New York Times columnist Linda Greenhouse observed at the time, “The opinion capped a long evolution for Justice Blackmun, who in 1972 was one of four dissenters from the Court’s opinion in Furman v. Georgia that declared all existing death penalty laws unconstitutional. Four years later, in Gregg v. Georgia, he voted to uphold the new generation of death penalty laws that ushered in the modern era of capital punishment.”

Blackmun, who was 87 years old when he dissented in the Callins case, himself explained, “There is little doubt now that Furman’s essential holding was correct. … Delivering on the Furman promise, however, has proved to be another matter.”

“Over time,” Blackmun continued, “I have come to conclude that … the decision whether a human being should live or die is so inherently subjective—rife with all of life’s understandings, experiences, prejudices and passions—that it inevitably defies the rationality and consistency required by the Constitution.”

Like Siegelman and Bentley, Blackmun concluded that “the inevitability of factual, legal and moral error gives us a system that we know must wrongly kill some defendants, a system that fails to deliver the fair, consistent and reliable sentences of death required by the Constitution.”

And he promised in Callins: “From this day forward, I no longer shall tinker with the machinery of death.”

But Blackmun failed to deliver on that promise or persuade others to join him. Two months later, he announced his retirement from the court.

Justice John Paul Stevens had been on the court for one year when, in 1976, it restored capital punishment after Furman had struck it down. Stevens supported that decision.

More than 30 years later, in 2008, he used a concurring opinion in Baze v. Rees to announce his own change of heart.

Like others who come to change their minds about the death penalty, he said, “that given the real risk of error in this class of cases, the irrevocable nature of the consequences is of decisive importance to me.
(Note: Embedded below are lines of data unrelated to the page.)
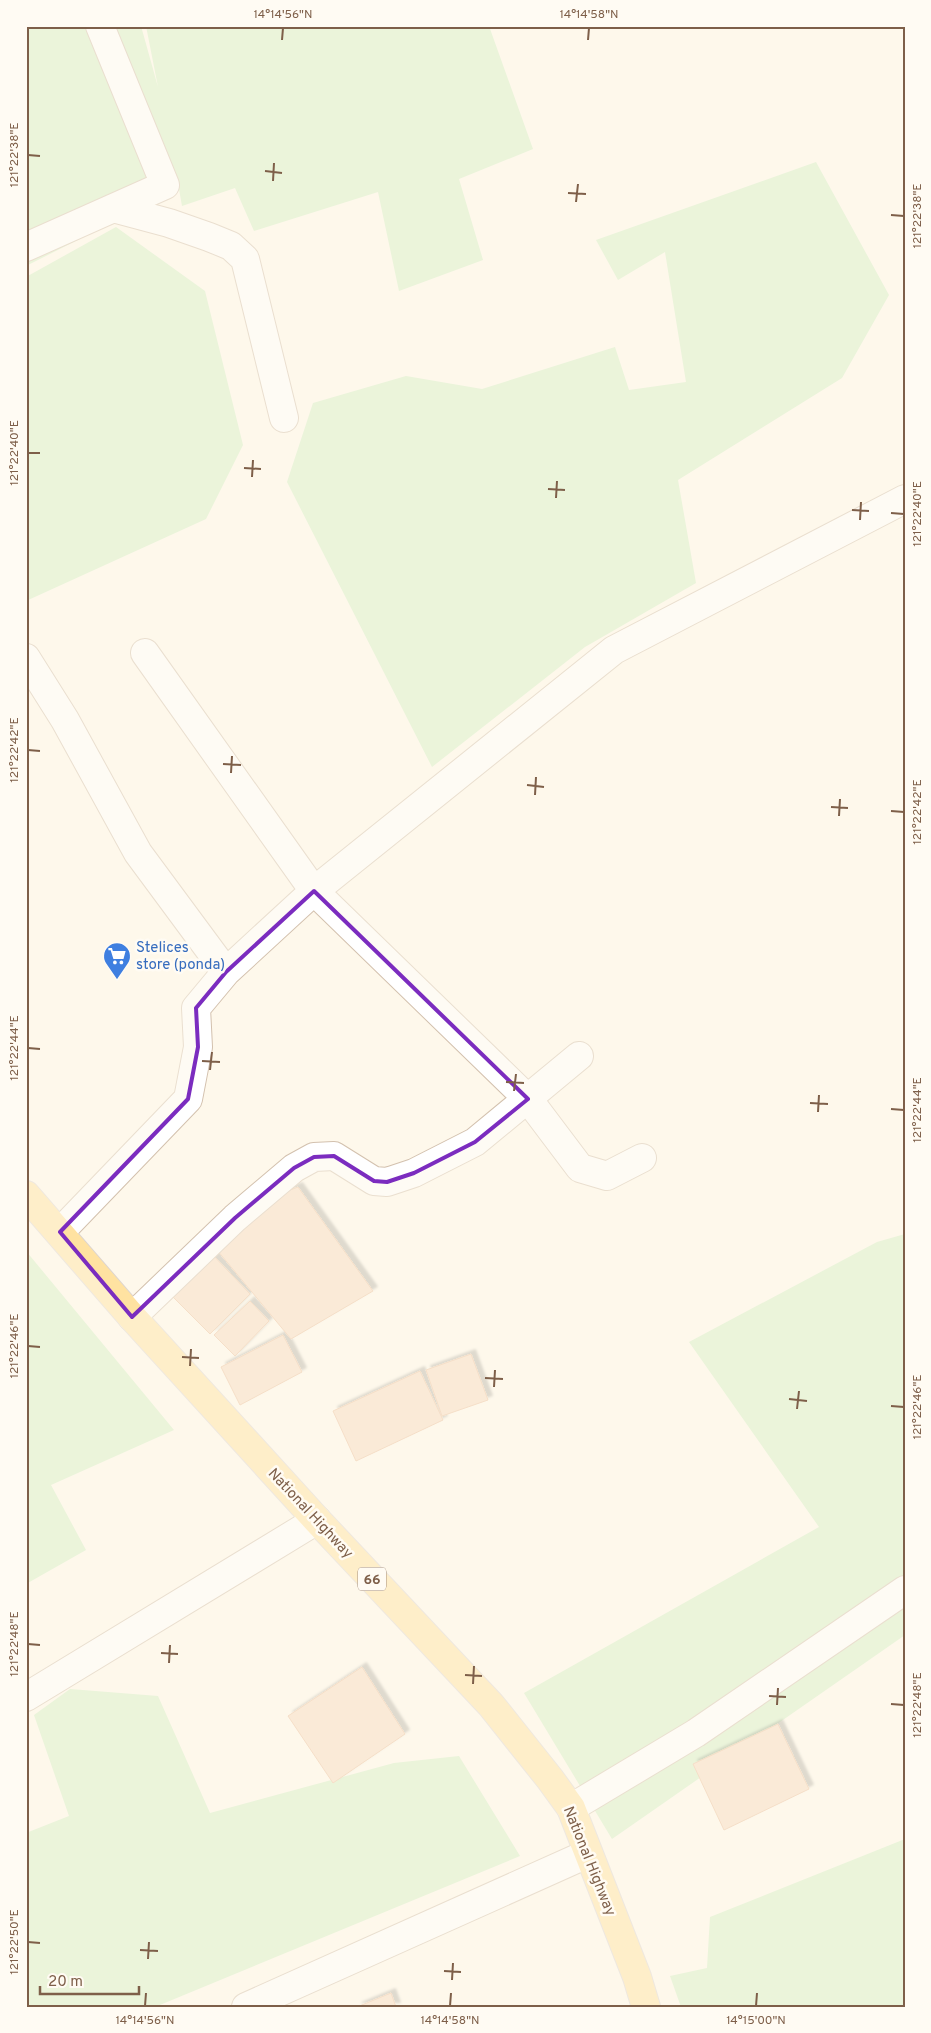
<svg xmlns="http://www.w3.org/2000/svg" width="931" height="2033" font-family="Overpass,sans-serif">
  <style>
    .green { fill: #d4efc6 }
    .building { fill: #f7d9bf; stroke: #ebc09d; filter: url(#shadow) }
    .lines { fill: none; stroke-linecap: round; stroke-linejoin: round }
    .minor-casing { stroke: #d3c1ae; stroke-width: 30 }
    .major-casing { stroke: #ddd5d0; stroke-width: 30 }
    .minor { stroke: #fff; stroke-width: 28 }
    .major { stroke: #ffe2a1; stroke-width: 28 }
    .marked { fill: none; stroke: #7b2cbf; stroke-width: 4; stroke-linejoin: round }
    .ticks { fill: none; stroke: #7e5f49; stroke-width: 2 }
    .labels { text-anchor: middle; stroke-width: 5; stroke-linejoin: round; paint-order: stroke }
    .shield { fill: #fffbf3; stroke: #a58e7c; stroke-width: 1 }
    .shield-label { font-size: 14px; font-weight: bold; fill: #7e5f49 }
    .shop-label { font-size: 15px; fill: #366cbe; stroke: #fffbf3; text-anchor: start }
    .street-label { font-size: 15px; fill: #7e5f49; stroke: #fffbf3 }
    .neatline { fill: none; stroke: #7e5f49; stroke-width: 2 }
    .ticks-label { font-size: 12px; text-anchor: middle; fill: #7e5f49 }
  </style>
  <defs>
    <filter id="shadow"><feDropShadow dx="4.5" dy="-4.5" stdDeviation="1" flood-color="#0004"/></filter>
  </defs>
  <rect width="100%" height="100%" fill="#fef8eb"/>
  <path class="green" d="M26 26H141L158 87 146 26H489L533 149 459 179 483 260 399 291 378 192 254 231 235 188 182 206 179 189 26 266Z
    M816 162 889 295 842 378 678 480 696 583 585 647 432 767 287 482 313 403 406 376 482 389 615 347 629 390 686 382 665 252 618 280 596 240Z
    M116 227 205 291 243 445 206 519 26 601V277Z
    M905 1234V1635L612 1839 524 1693 819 1527 689 1342 877 1242Z
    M26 1251 174 1430 51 1485 86 1550 26 1584Z
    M70 1689 158 1696 210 1813 394 1763 459 1756 520 1856 155 2007H26V1833L69 1816 34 1715Z
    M905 1839V2007H681L670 1976 707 1968 710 1917Z"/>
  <path class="building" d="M298 1187 373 1291 291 1339 217 1250 285 1192Z
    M210 1252 250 1294 210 1334 169 1293Z
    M250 1301 269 1321 235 1356 214 1335Z
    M283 1335 302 1372 240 1405 221 1367Z
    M471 1354 488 1400 442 1416 426 1370Z
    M420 1371 443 1420 356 1461 333 1411Z
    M362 1667 405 1734 333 1783 288 1716Z
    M778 1724 809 1789 724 1830 693 1764Z
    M391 1993 396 2007H357Z"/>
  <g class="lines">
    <g class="minor-casing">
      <path id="minor" d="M113 208 169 223 209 237 231 246 245 259 284 418
        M26 247 165 185 100 26
        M145 653 314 891 528 1099 580 1168 607 1176 642 1158
        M26 658 65 720 138 853 226 972
        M60 1232 188 1099 198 1047 196 1008 226 972 314 891 614 650 905 499
        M132 1317 235 1218 294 1168 314 1157 334 1156 374 1181 387 1182 414 1173 475 1142 579 1056
        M26 1697 317 1520
        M571 1808 696 1733 905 1590
        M246 2007 587 1854"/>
    </g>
    <g class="major-casing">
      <path id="major" d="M26 1195 132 1317 317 1520 491 1705 550 1779 571 1808 637 1977 646 2007"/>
    </g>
    <use href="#minor" class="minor"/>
    <use href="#major" class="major"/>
  </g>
  <path d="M0 0H931V2033H0ZM314 891 528 1099 475 1142 414 1173 387 1182 374 1181 334 1156 314 1157 294 1168 235 1218 132 1317 60 1232 188 1099 198 1047 196 1008 226 972Z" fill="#fef8eb" fill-opacity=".55" fill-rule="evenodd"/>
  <path class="marked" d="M314 891 528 1099 475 1142 414 1173 387 1182 374 1181 334 1156 314 1157 294 1168 235 1218 132 1317 60 1232 188 1099 198 1047 196 1008 226 972Z"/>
  <path class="ticks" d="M282 40 283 28M588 40 589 28M28 155 40 156M265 171 282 173M273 181 274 163M568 193 586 194M576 202 578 184M891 215 904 216M28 453H40M244 468 261 469M252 477 253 460M548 489 565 490M556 498 557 481M852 510 869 511M891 513 904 514M860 520 861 502M28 750 40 751M223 764 241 765M231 773 232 756M527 785 544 787M535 795 536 777M831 807 848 808M891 811 904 812M839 816 840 799M28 1048 40 1049M202 1061 220 1062M210 1070 212 1052M506 1082 524 1083M514 1091 516 1074M810 1103 828 1104M891 1109 904 1110M818 1112 819 1095M28 1346 40 1347M182 1357 199 1358M190 1366 191 1349M485 1378 503 1379M494 1387 495 1370M789 1399 807 1401M891 1406 904 1407M797 1409 799 1391M28 1644 40 1645M161 1653 178 1654M169 1663 170 1645M465 1675 482 1676M473 1684 474 1666M769 1696 786 1697M891 1704 904 1705M777 1705 778 1688M28 1942 40 1943M140 1950 158 1951M148 1959 149 1942M444 1971 461 1972M452 1980 453 1963M145 2006 146 1993M450 2006 451 1993M756 2006 757 1993"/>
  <defs>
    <g id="supermarket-pin" transform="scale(1.4375)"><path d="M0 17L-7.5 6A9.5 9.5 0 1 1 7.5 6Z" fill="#3f7fe0" stroke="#fffbf3"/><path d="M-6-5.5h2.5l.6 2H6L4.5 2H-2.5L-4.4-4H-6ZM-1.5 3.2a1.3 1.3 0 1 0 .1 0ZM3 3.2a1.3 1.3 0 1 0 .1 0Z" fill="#fff"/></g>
  </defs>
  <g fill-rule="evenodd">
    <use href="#supermarket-pin" x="117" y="956"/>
  </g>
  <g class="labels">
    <rect class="shield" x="358" y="1567.5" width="28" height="23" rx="4"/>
    <g class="shield-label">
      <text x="372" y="1584">66</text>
    </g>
    <g class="shop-label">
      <text x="136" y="952">Stelices<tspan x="136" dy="17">store (ponda)</tspan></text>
    </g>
    <g class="street-label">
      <text transform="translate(311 1513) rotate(47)" y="5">National Highway</text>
      <text transform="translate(590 1861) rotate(68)" y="5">National Highway</text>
    </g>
  </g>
  <rect width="931" height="2033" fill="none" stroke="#fffbf3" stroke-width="55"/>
  <path d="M40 1986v8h99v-8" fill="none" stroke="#7e5f49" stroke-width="2.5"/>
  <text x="48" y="1986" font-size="15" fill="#7e5f49" stroke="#fffbf3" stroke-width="4" paint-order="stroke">20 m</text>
  <rect x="28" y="28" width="876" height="1978" class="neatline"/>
  <g class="ticks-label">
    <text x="283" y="18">14°14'56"N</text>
    <text x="589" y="18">14°14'58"N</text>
    <text transform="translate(14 155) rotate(-90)" y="4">121°22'38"E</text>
    <text transform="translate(917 216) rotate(-90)" y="4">121°22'38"E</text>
    <text transform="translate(14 453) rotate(-90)" y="4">121°22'40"E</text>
    <text transform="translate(917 514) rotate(-90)" y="4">121°22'40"E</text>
    <text transform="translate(14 750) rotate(-90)" y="4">121°22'42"E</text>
    <text transform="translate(917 812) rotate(-90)" y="4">121°22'42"E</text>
    <text transform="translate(14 1048) rotate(-90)" y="4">121°22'44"E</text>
    <text transform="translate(917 1110) rotate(-90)" y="4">121°22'44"E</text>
    <text transform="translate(14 1346) rotate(-90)" y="4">121°22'46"E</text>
    <text transform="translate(917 1407) rotate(-90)" y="4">121°22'46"E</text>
    <text transform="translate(14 1644) rotate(-90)" y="4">121°22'48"E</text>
    <text transform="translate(917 1705) rotate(-90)" y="4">121°22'48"E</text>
    <text transform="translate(14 1942) rotate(-90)" y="4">121°22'50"E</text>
    <text x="145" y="2024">14°14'56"N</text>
    <text x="450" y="2024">14°14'58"N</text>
    <text x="756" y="2024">14°15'00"N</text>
  </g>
</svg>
Whether or not any innocent defendants have actually been executed, abundant evidence accumulated in recent years has resulted in the exoneration of an unacceptable number of defendants found guilty of capital offenses. … I have relied on my own experience in reaching the conclusion that the imposition of the death penalty … [is] patently excessive and cruel and unusual punishment violative of the Eighth Amendment.”

Two years later, Stevens left the court. In retirement he continued to express regret about his previous support for capital punishment and called the death penalty “a wasteful use of resources with no demonstrated benefit to society. Taxpayers,” Stevens said, “should terminate this waste as expeditiously as possible.”
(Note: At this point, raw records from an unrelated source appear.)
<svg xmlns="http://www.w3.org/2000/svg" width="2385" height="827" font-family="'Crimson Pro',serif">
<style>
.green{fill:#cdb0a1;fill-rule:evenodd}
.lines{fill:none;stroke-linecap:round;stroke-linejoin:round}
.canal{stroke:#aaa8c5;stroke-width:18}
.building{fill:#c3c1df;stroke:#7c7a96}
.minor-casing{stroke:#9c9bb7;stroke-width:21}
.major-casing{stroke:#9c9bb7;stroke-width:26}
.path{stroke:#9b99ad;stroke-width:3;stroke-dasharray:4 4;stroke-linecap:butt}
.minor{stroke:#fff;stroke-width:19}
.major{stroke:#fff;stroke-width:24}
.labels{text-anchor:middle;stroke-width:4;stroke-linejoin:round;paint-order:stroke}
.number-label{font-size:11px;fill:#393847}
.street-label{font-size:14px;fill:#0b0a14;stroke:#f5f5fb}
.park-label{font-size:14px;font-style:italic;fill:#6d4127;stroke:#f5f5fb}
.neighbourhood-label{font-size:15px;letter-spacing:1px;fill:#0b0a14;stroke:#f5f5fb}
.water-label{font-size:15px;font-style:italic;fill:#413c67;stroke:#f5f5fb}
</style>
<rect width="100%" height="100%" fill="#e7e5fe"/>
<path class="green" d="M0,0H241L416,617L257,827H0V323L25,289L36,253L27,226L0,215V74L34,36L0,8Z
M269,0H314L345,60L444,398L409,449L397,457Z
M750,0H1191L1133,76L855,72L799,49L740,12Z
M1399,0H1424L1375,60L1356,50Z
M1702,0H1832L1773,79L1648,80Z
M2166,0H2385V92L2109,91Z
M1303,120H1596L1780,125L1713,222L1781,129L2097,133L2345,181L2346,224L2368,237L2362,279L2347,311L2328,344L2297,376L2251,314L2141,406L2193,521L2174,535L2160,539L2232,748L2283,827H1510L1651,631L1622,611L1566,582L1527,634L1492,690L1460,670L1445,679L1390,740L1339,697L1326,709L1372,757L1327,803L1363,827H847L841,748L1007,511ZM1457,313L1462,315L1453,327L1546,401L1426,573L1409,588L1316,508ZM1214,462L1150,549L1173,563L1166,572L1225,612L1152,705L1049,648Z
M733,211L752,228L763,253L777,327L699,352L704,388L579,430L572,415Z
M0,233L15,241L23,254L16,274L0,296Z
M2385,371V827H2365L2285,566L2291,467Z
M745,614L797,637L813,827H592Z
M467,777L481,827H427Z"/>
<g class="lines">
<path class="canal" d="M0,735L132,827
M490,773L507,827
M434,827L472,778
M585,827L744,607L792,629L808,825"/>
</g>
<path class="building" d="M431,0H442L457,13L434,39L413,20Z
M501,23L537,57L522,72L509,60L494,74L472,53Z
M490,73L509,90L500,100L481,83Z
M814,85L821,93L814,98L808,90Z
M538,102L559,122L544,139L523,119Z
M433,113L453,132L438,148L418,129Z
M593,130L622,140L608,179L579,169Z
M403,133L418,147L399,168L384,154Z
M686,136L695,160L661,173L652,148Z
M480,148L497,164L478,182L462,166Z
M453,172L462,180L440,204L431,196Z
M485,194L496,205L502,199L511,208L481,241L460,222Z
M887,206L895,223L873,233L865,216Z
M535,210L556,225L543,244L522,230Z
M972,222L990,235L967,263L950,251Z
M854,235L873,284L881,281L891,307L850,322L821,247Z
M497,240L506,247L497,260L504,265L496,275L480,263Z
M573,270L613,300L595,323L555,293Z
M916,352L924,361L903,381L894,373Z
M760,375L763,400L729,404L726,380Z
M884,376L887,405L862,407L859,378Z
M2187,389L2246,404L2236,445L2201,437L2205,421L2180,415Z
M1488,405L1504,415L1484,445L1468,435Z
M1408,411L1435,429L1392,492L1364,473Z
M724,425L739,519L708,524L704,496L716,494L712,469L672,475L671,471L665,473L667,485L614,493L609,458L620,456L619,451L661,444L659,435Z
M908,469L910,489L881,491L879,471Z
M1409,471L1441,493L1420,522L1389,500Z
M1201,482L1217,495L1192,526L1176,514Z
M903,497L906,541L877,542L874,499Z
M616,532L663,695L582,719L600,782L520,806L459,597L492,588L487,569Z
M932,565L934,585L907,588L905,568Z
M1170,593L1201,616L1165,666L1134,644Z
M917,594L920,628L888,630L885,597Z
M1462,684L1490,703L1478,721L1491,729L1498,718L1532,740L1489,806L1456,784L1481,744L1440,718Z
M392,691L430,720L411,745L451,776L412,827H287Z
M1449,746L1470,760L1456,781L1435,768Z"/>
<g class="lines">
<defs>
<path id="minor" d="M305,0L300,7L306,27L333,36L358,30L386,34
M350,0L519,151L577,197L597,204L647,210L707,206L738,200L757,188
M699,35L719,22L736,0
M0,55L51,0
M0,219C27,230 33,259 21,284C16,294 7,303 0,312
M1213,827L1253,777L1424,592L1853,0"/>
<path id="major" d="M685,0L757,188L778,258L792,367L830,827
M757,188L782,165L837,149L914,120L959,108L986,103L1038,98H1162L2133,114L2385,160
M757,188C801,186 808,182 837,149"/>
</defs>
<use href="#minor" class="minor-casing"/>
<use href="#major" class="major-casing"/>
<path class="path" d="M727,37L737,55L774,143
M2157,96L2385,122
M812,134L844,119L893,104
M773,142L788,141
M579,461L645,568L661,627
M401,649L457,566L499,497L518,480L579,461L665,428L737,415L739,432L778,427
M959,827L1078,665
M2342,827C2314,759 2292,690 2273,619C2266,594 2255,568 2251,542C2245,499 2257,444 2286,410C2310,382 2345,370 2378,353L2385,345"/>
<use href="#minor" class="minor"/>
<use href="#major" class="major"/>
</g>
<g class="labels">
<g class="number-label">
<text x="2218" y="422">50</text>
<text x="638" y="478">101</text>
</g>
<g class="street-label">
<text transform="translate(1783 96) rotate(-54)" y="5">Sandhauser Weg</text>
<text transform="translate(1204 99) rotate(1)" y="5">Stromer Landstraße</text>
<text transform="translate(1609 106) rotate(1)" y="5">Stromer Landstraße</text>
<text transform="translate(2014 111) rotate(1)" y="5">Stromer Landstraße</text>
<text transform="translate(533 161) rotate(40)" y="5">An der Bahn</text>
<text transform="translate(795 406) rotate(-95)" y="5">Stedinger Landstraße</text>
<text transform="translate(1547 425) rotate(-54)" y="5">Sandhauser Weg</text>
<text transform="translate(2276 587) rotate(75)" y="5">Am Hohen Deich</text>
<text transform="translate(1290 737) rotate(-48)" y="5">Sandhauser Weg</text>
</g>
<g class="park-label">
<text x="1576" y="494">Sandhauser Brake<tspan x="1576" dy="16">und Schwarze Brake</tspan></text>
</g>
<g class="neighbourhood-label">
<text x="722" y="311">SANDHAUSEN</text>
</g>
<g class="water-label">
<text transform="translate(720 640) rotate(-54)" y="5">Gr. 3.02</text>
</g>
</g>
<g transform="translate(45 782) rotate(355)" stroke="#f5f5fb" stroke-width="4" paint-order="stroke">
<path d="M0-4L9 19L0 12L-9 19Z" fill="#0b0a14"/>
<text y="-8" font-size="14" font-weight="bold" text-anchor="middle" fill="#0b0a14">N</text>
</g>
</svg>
Siegelman and Bentley did not go as far as Powell, Blackmun, or Stevens in condemning capital punishment. They only called “for commuting the sentences of the 146 prisoners who were sentenced by non-unanimous juries or judicial override” in Alabama and establishing “an independent review unit … to examine all capital murder convictions.”

Still, their confession of regret is a reminder that the death penalty damages and diminishes everyone who authorizes it and carries it out.

Morris L. Thigpen, who ran Alabama’s Department of Corrections from 1987–1993, captures that reality when he says, “I have often heard individuals who have never participated in an execution say they would be more than willing to pull the switch, drop the pellet or inject the needle. On the other hand, I have never heard anyone who has participated in an execution say, ‘I would like to do that again.’ ”

“After each execution,” Thigpen explained, “I felt as though I left another part of my humanity and my spiritual being in that viewing room.”

That profound loss is why regret is so pervasive in America’s death penalty system, and why this country should end capital punishment and that cycle of regret forever.